| Questions on the material |
1. In the committee exchange about bank advice, what does Mr Phillips say is the reason the bank manager has phoned after 10 years?
2. Write the next part of the committee exchange about bank advice, picking up after its final line.

Start of Source document

Q15   Mark Garnier: But are banks going to give this? I think this is an important point. A bank is going to do two things: first of all, it's going to sell its own product first; and secondly, it's going to sell a product. If your bank manager had been really smart he might have phoned you up and said, "I see you have"—I don't know how much money you're spending on your daughter's wedding, but let's say £5,000—

Mr Phillips: If only.

Mark Garnier: The good advice would have been possibly, "You have £5,000 on your credit card. You need to pay this off first". But he's unlikely to do that. He's more likely to say, "You need to buy my bank's saving product". Or, "You need to buy my bank's overdraft product and not pay down the credit card debt on my bank's credit card product".

Mr Phillips: Because he is looking at the product that the bank is trying to sell. If he's looking at building the customer relationship, because of the value of the customer, he might well tell you to pay down your credit card debt, because he wants you to be a good customer.

Mark Garnier: But he hasn't spoken to you in 10 years. The only reason he has phoned you up in 10 years—

Mr Phillips: Is because he's come up with a red flag on his computer; absolutely.

Mark Garnier: Which sounds to me like incredibly bad banking.

Mr Phillips: That's what we have.

End of Source document
Start of Recorded data

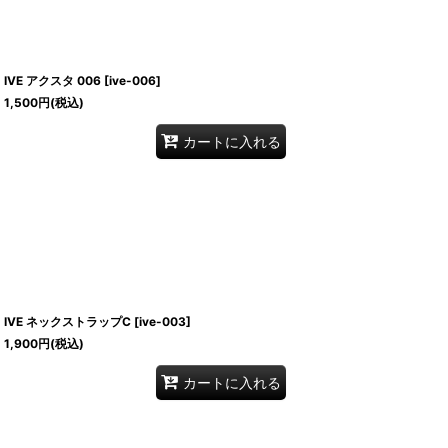
IVE アクスタ 006
[
ive-006
]
1,500
円
(税込)
カートに入れる
IVE ネックストラップC
[
ive-003
]
1,900
円
(税込)
カートに入れる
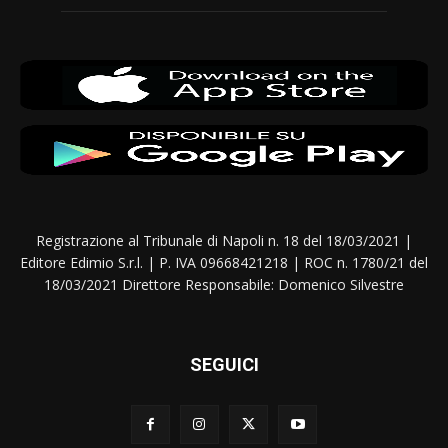
Registrazione al Tribunale di Napoli n. 18 del 18/03/2021 |
Editore Edimio S.r.l. | P. IVA 09668421218 | ROC n. 1780/21 del
18/03/2021 Direttore Responsabile: Domenico Silvestre
SEGUICI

End of Recorded data

| Answers per task |
1. A red flag came up on his computer.

2.
Q16   Mark Garnier: So how are we going to stop it?

Mr Phillips: It comes back to the objectives of the managers. If you listen to somebody from Tesco or Asda, they talk about, "Our business depends on our customers. If our customers don't have a good experience they don't come to our store, they go to the people down the road. We need to stock the products they want. We need them to be able to park in the car park. We need to be open when they want us. We need to solve their problems and, if necessary, we replace the product because we want to keep the relationship". None of that happens in a major bank. What they want to do is move the product they want to do. This is why the SMEs have a problem, because they're not thinking about building the business in their community. They're thinking about what their lending requirements are and whether they want to suck in money or push it out again. There is a lack of engagement with their customers.

Q17   Mark Garnier: The American model is one where you have a lot of small banks in towns, and this kind of stuff. You make a very important point about the six major banks dominating the core branch network. You simply cannot replicate that. But, one of the things that major banks have lost is that local knowledge. In Kidderminster you have the big banks, but they're referring back to some bloke in Lombard Street in order to find out what they should or shouldn't be doing. Do you not agree that one of the ways forward is that the regulators should encourage the setting up of local banks in districts or towns or counties, or whatever, which cater to the people and the businesses within that local area?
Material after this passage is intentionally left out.